Il y a un mois, j’ai vu un patient de 35 ans. Il était tout bizarre. Il me dit ’Je reviens des bois, j’y suis resté trois semaines’. Il me raconte qu’il a perdu son boulot, qu’il est en formation mais que ça se passe mal. Et en plus, depuis 6 mois, il est en instance de divorce. Tout pour avoir une vie sympa, quoi. Il y a un mois, il va voir son médecin traitant. Il lui dit que ça va mal, qu’il voudrait bien s’arrêter un peu. Son médecin a refusé, il lui a dit que d’aller au boulot lui changerait les idées. Il lui a donné un peu d’homéopathie en disant que ça irait mieux. Après la consultation, il est parti dans les bois. Pendant trois semaines, il a mangé des herbes, ce qu’il trouvait. En plein hiver, dans le Jura ! C’est sa femme qui l’a retrouvé et qui me l’a amené. Je l’arrête, je lui donne un traitement. Je l’ai revu un mois après, il me dit qu’il va mieux et il me demande ’Mais, pourquoi votre confrère ne m’a pas arrêté ?’ Je n’ai pas su répondre. Il faut voir jusqu’où ça peut aller.
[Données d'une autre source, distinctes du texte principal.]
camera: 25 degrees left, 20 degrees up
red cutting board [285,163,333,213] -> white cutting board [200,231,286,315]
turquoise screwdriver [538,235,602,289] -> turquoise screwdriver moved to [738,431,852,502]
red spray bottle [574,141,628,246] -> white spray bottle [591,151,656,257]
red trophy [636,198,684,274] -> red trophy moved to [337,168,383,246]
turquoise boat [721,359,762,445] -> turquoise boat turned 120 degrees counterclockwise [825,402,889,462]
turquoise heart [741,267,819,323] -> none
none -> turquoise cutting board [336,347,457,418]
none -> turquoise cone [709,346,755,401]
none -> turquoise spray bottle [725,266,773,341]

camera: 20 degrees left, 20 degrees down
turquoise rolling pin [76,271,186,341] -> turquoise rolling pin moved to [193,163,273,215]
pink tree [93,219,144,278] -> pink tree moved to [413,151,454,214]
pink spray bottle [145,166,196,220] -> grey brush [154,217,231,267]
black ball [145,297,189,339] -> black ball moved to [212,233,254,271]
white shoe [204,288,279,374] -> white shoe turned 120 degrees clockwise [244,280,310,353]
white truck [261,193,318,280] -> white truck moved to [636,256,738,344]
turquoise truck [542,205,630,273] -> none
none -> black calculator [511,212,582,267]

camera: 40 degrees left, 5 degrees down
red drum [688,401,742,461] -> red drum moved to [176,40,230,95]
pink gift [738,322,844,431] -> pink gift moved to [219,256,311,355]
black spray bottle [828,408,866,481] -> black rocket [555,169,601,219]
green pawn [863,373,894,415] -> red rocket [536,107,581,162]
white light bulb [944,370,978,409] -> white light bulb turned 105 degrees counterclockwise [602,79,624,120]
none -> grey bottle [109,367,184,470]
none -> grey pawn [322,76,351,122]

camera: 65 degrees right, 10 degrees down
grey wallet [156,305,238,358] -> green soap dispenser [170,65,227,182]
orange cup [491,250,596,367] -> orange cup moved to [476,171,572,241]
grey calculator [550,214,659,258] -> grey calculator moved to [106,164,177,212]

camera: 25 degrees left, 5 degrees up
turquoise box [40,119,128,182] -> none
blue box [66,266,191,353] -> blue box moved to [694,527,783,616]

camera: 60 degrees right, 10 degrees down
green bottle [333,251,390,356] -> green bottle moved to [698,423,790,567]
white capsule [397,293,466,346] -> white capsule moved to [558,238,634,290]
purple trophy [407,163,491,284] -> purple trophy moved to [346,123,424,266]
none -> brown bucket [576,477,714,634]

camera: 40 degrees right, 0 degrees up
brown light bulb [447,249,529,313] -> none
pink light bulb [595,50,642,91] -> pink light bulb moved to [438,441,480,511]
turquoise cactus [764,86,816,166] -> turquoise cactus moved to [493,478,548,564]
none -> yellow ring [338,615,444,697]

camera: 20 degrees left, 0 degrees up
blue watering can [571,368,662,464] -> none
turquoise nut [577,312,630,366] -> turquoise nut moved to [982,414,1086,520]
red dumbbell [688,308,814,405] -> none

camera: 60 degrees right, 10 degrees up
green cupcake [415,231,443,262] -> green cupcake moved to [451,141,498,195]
J’ai dit au médecin conseil : ’Ça fait 15 ans que je fais de la médecine. Derrière-moi, je n’ai aucun suicide.’ C’est ma petite médaille. Je ne sais pas si beaucoup de confrère l’ont. Ça donne envie de gueuler, et de dire que ce n’est pas normal. On va où ? On fait quoi ? Mais peu à peu, la colère s’éteint et la résignation s’installe.